#### [Material supplied]
============================================================

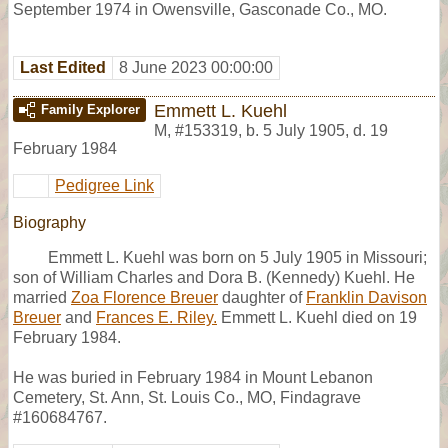
September 1974 in Owensville, Gasconade Co., MO.
Last Edited
8 June 2023 00:00:00
Emmett L. Kuehl
Family Explorer
M
,
#153319
,
b. 5 July 1905, d. 19
February 1984
Pedigree Link
Biography
Emmett L. Kuehl was born on 5 July 1905 in Missouri;
son of William Charles and Dora B. (Kennedy) Kuehl. He
married
Zoa Florence Breuer
daughter of
Franklin Davison
Breuer
and
Frances E. Riley.
Emmett L. Kuehl died on 19
February 1984.
He was buried in February 1984 in Mount Lebanon
Cemetery, St. Ann, St. Louis Co., MO, Findagrave
#160684767.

============================================================

#### [What you have to do]
Copy out each line of the data where the string "February" appears.

#### [Task result]
February 1984
February 1984.
He was buried in February 1984 in Mount Lebanon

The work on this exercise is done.